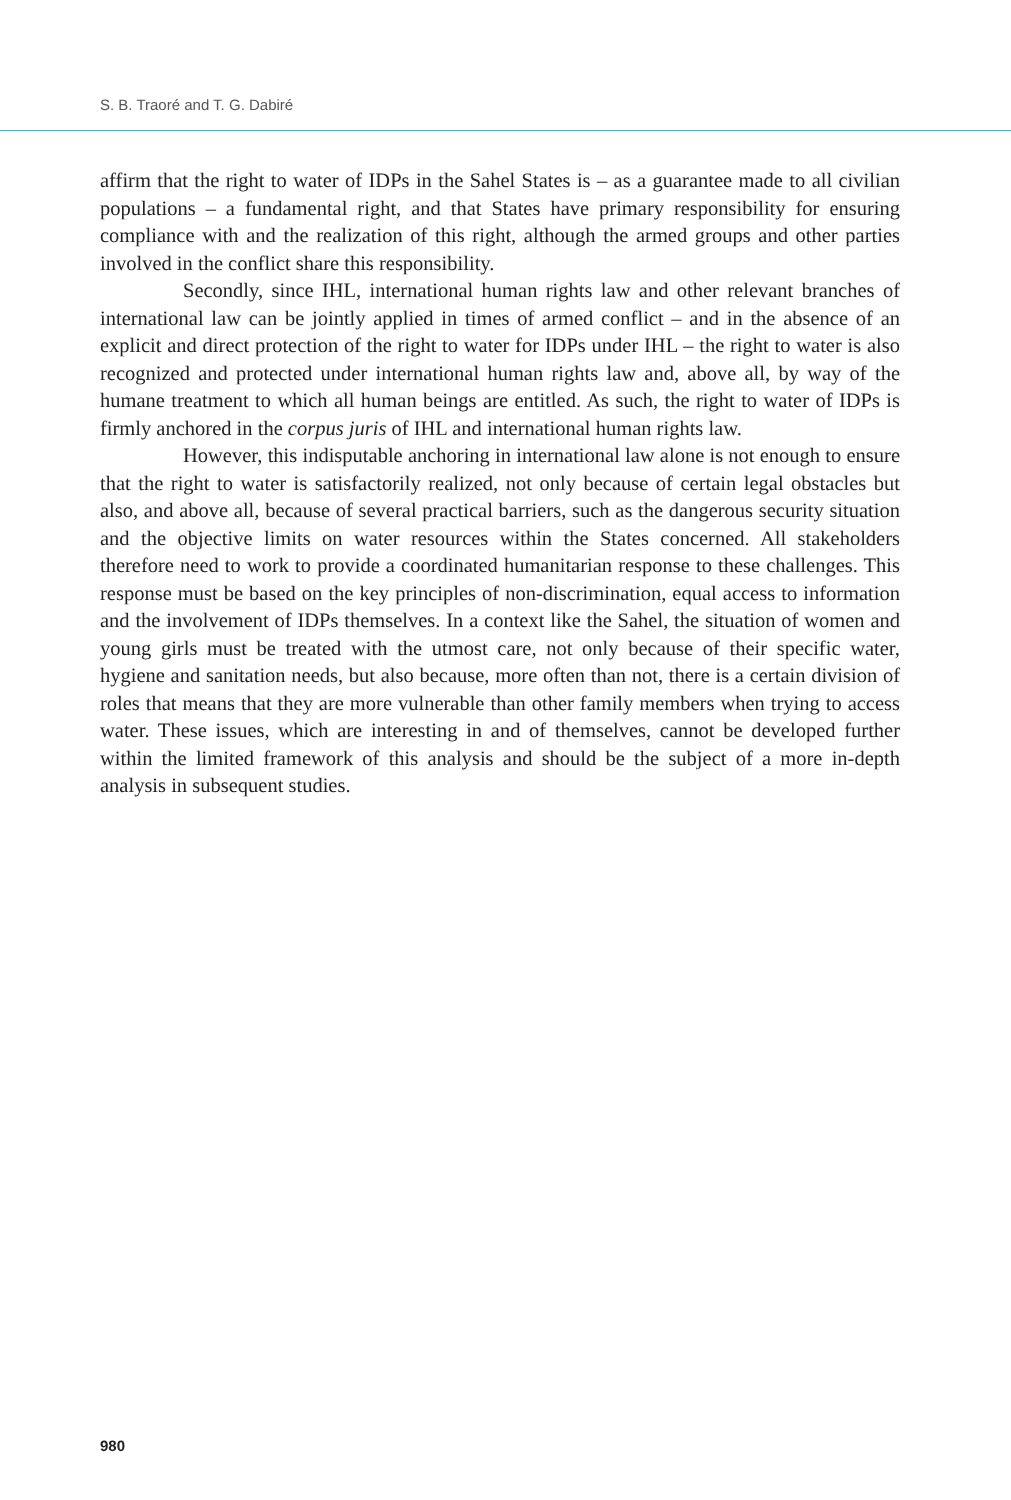S. B. Traoré and T. G. Dabiré
affirm that the right to water of IDPs in the Sahel States is – as a guarantee made to all civilian populations – a fundamental right, and that States have primary responsibility for ensuring compliance with and the realization of this right, although the armed groups and other parties involved in the conflict share this responsibility.
Secondly, since IHL, international human rights law and other relevant branches of international law can be jointly applied in times of armed conflict – and in the absence of an explicit and direct protection of the right to water for IDPs under IHL – the right to water is also recognized and protected under international human rights law and, above all, by way of the humane treatment to which all human beings are entitled. As such, the right to water of IDPs is firmly anchored in the corpus juris of IHL and international human rights law.
However, this indisputable anchoring in international law alone is not enough to ensure that the right to water is satisfactorily realized, not only because of certain legal obstacles but also, and above all, because of several practical barriers, such as the dangerous security situation and the objective limits on water resources within the States concerned. All stakeholders therefore need to work to provide a coordinated humanitarian response to these challenges. This response must be based on the key principles of non-discrimination, equal access to information and the involvement of IDPs themselves. In a context like the Sahel, the situation of women and young girls must be treated with the utmost care, not only because of their specific water, hygiene and sanitation needs, but also because, more often than not, there is a certain division of roles that means that they are more vulnerable than other family members when trying to access water. These issues, which are interesting in and of themselves, cannot be developed further within the limited framework of this analysis and should be the subject of a more in-depth analysis in subsequent studies.
980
------------
** What you should do **
Every line of the records must come back unchanged, except that pictures are dropped.

** Response **
S. B. Traoré and T. G. Dabiré
affirm that the right to water of IDPs in the Sahel States is – as a guarantee made to all civilian populations – a fundamental right, and that States have primary responsibility for ensuring compliance with and the realization of this right, although the armed groups and other parties involved in the conflict share this responsibility.
Secondly, since IHL, international human rights law and other relevant branches of international law can be jointly applied in times of armed conflict – and in the absence of an explicit and direct protection of the right to water for IDPs under IHL – the right to water is also recognized and protected under international human rights law and, above all, by way of the humane treatment to which all human beings are entitled. As such, the right to water of IDPs is firmly anchored in the corpus juris of IHL and international human rights law.
However, this indisputable anchoring in international law alone is not enough to ensure that the right to water is satisfactorily realized, not only because of certain legal obstacles but also, and above all, because of several practical barriers, such as the dangerous security situation and the objective limits on water resources within the States concerned. All stakeholders therefore need to work to provide a coordinated humanitarian response to these challenges. This response must be based on the key principles of non-discrimination, equal access to information and the involvement of IDPs themselves. In a context like the Sahel, the situation of women and young girls must be treated with the utmost care, not only because of their specific water, hygiene and sanitation needs, but also because, more often than not, there is a certain division of roles that means that they are more vulnerable than other family members when trying to access water. These issues, which are interesting in and of themselves, cannot be developed further within the limited framework of this analysis and should be the subject of a more in-depth analysis in subsequent studies.
980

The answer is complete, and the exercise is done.